start

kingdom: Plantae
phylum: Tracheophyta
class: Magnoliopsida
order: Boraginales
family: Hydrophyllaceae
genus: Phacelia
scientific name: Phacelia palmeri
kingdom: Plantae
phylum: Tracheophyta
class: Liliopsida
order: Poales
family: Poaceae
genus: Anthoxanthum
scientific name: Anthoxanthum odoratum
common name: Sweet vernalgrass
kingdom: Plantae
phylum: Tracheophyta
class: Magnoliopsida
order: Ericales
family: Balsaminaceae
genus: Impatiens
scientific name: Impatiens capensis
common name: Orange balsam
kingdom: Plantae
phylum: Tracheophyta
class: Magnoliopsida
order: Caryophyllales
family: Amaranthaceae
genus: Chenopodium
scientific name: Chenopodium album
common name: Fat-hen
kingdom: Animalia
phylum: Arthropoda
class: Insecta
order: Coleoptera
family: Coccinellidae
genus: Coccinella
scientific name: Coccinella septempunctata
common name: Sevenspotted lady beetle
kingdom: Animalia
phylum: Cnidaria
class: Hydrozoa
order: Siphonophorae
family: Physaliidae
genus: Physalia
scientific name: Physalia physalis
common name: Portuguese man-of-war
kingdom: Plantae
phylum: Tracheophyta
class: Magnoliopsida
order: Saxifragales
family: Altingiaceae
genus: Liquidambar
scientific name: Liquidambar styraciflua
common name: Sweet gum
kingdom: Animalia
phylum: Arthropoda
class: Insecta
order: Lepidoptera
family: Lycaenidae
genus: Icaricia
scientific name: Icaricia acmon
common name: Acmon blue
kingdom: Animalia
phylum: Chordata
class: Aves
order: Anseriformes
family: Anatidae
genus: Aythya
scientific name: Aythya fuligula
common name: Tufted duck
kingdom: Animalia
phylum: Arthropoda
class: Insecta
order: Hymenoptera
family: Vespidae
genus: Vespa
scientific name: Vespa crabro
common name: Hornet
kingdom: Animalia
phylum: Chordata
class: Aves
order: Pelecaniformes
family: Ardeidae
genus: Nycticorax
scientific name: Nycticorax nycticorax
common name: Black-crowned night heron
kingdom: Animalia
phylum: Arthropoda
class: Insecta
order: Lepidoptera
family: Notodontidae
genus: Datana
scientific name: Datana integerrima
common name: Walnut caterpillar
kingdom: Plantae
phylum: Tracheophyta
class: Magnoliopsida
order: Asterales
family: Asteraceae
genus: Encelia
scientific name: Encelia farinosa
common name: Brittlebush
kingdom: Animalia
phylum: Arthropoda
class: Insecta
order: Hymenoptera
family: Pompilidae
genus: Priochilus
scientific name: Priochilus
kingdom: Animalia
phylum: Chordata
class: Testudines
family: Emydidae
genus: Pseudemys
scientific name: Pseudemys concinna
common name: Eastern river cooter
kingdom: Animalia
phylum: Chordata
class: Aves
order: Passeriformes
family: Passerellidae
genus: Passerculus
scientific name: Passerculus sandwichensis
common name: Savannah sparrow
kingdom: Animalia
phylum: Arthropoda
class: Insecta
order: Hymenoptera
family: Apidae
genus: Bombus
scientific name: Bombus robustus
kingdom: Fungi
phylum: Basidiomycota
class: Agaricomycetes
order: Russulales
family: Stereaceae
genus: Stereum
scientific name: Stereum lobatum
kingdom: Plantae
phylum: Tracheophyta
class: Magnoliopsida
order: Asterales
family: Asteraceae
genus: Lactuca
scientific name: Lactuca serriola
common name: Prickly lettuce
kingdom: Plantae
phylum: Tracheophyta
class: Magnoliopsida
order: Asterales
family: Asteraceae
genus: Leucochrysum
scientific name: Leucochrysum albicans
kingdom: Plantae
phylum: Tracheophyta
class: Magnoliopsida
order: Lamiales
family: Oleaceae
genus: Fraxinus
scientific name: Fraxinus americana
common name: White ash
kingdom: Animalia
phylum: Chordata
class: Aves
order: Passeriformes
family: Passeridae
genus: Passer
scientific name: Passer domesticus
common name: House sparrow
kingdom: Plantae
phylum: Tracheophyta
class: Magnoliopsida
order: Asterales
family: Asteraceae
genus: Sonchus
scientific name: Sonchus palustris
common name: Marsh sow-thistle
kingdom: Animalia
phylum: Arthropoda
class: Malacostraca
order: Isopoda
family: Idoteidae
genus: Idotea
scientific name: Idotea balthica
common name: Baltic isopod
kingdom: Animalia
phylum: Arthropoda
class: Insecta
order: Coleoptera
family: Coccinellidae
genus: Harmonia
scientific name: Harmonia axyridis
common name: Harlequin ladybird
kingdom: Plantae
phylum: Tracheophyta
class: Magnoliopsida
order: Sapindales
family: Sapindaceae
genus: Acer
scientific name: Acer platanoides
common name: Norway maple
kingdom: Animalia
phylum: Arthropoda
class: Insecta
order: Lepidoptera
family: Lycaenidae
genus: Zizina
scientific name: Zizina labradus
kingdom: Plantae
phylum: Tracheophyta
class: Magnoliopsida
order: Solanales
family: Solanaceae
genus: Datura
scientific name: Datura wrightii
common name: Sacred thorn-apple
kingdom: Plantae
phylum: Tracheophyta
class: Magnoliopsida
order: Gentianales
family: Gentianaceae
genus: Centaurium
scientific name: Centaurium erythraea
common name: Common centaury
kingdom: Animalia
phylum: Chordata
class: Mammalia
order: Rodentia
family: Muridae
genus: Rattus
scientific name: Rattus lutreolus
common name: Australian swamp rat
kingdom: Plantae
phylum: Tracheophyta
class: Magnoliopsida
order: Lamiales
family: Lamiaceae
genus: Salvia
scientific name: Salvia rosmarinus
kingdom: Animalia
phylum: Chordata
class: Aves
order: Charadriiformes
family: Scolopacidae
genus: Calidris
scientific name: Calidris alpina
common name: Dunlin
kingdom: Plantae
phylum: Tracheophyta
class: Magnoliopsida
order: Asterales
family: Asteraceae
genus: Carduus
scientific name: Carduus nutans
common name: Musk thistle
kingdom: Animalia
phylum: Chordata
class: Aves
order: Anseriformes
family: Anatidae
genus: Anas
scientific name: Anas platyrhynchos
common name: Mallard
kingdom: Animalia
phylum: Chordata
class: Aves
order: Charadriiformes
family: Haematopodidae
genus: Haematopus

end

* REQUIREMENTS *
Reproduce all of the rows above verbatim, keeping every line in its original order.

* REPLY TO THE EXERCISE *
kingdom: Plantae
phylum: Tracheophyta
class: Magnoliopsida
order: Boraginales
family: Hydrophyllaceae
genus: Phacelia
scientific name: Phacelia palmeri
kingdom: Plantae
phylum: Tracheophyta
class: Liliopsida
order: Poales
family: Poaceae
genus: Anthoxanthum
scientific name: Anthoxanthum odoratum
common name: Sweet vernalgrass
kingdom: Plantae
phylum: Tracheophyta
class: Magnoliopsida
order: Ericales
family: Balsaminaceae
genus: Impatiens
scientific name: Impatiens capensis
common name: Orange balsam
kingdom: Plantae
phylum: Tracheophyta
class: Magnoliopsida
order: Caryophyllales
family: Amaranthaceae
genus: Chenopodium
scientific name: Chenopodium album
common name: Fat-hen
kingdom: Animalia
phylum: Arthropoda
class: Insecta
order: Coleoptera
family: Coccinellidae
genus: Coccinella
scientific name: Coccinella septempunctata
common name: Sevenspotted lady beetle
kingdom: Animalia
phylum: Cnidaria
class: Hydrozoa
order: Siphonophorae
family: Physaliidae
genus: Physalia
scientific name: Physalia physalis
common name: Portuguese man-of-war
kingdom: Plantae
phylum: Tracheophyta
class: Magnoliopsida
order: Saxifragales
family: Altingiaceae
genus: Liquidambar
scientific name: Liquidambar styraciflua
common name: Sweet gum
kingdom: Animalia
phylum: Arthropoda
class: Insecta
order: Lepidoptera
family: Lycaenidae
genus: Icaricia
scientific name: Icaricia acmon
common name: Acmon blue
kingdom: Animalia
phylum: Chordata
class: Aves
order: Anseriformes
family: Anatidae
genus: Aythya
scientific name: Aythya fuligula
common name: Tufted duck
kingdom: Animalia
phylum: Arthropoda
class: Insecta
order: Hymenoptera
family: Vespidae
genus: Vespa
scientific name: Vespa crabro
common name: Hornet
kingdom: Animalia
phylum: Chordata
class: Aves
order: Pelecaniformes
family: Ardeidae
genus: Nycticorax
scientific name: Nycticorax nycticorax
common name: Black-crowned night heron
kingdom: Animalia
phylum: Arthropoda
class: Insecta
order: Lepidoptera
family: Notodontidae
genus: Datana
scientific name: Datana integerrima
common name: Walnut caterpillar
kingdom: Plantae
phylum: Tracheophyta
class: Magnoliopsida
order: Asterales
family: Asteraceae
genus: Encelia
scientific name: Encelia farinosa
common name: Brittlebush
kingdom: Animalia
phylum: Arthropoda
class: Insecta
order: Hymenoptera
family: Pompilidae
genus: Priochilus
scientific name: Priochilus
kingdom: Animalia
phylum: Chordata
class: Testudines
family: Emydidae
genus: Pseudemys
scientific name: Pseudemys concinna
common name: Eastern river cooter
kingdom: Animalia
phylum: Chordata
class: Aves
order: Passeriformes
family: Passerellidae
genus: Passerculus
scientific name: Passerculus sandwichensis
common name: Savannah sparrow
kingdom: Animalia
phylum: Arthropoda
class: Insecta
order: Hymenoptera
family: Apidae
genus: Bombus
scientific name: Bombus robustus
kingdom: Fungi
phylum: Basidiomycota
class: Agaricomycetes
order: Russulales
family: Stereaceae
genus: Stereum
scientific name: Stereum lobatum
kingdom: Plantae
phylum: Tracheophyta
class: Magnoliopsida
order: Asterales
family: Asteraceae
genus: Lactuca
scientific name: Lactuca serriola
common name: Prickly lettuce
kingdom: Plantae
phylum: Tracheophyta
class: Magnoliopsida
order: Asterales
family: Asteraceae
genus: Leucochrysum
scientific name: Leucochrysum albicans
kingdom: Plantae
phylum: Tracheophyta
class: Magnoliopsida
order: Lamiales
family: Oleaceae
genus: Fraxinus
scientific name: Fraxinus americana
common name: White ash
kingdom: Animalia
phylum: Chordata
class: Aves
order: Passeriformes
family: Passeridae
genus: Passer
scientific name: Passer domesticus
common name: House sparrow
kingdom: Plantae
phylum: Tracheophyta
class: Magnoliopsida
order: Asterales
family: Asteraceae
genus: Sonchus
scientific name: Sonchus palustris
common name: Marsh sow-thistle
kingdom: Animalia
phylum: Arthropoda
class: Malacostraca
order: Isopoda
family: Idoteidae
genus: Idotea
scientific name: Idotea balthica
common name: Baltic isopod
kingdom: Animalia
phylum: Arthropoda
class: Insecta
order: Coleoptera
family: Coccinellidae
genus: Harmonia
scientific name: Harmonia axyridis
common name: Harlequin ladybird
kingdom: Plantae
phylum: Tracheophyta
class: Magnoliopsida
order: Sapindales
family: Sapindaceae
genus: Acer
scientific name: Acer platanoides
common name: Norway maple
kingdom: Animalia
phylum: Arthropoda
class: Insecta
order: Lepidoptera
family: Lycaenidae
genus: Zizina
scientific name: Zizina labradus
kingdom: Plantae
phylum: Tracheophyta
class: Magnoliopsida
order: Solanales
family: Solanaceae
genus: Datura
scientific name: Datura wrightii
common name: Sacred thorn-apple
kingdom: Plantae
phylum: Tracheophyta
class: Magnoliopsida
order: Gentianales
family: Gentianaceae
genus: Centaurium
scientific name: Centaurium erythraea
common name: Common centaury
kingdom: Animalia
phylum: Chordata
class: Mammalia
order: Rodentia
family: Muridae
genus: Rattus
scientific name: Rattus lutreolus
common name: Australian swamp rat
kingdom: Plantae
phylum: Tracheophyta
class: Magnoliopsida
order: Lamiales
family: Lamiaceae
genus: Salvia
scientific name: Salvia rosmarinus
kingdom: Animalia
phylum: Chordata
class: Aves
order: Charadriiformes
family: Scolopacidae
genus: Calidris
scientific name: Calidris alpina
common name: Dunlin
kingdom: Plantae
phylum: Tracheophyta
class: Magnoliopsida
order: Asterales
family: Asteraceae
genus: Carduus
scientific name: Carduus nutans
common name: Musk thistle
kingdom: Animalia
phylum: Chordata
class: Aves
order: Anseriformes
family: Anatidae
genus: Anas
scientific name: Anas platyrhynchos
common name: Mallard
kingdom: Animalia
phylum: Chordata
class: Aves
order: Charadriiformes
family: Haematopodidae
genus: Haematopus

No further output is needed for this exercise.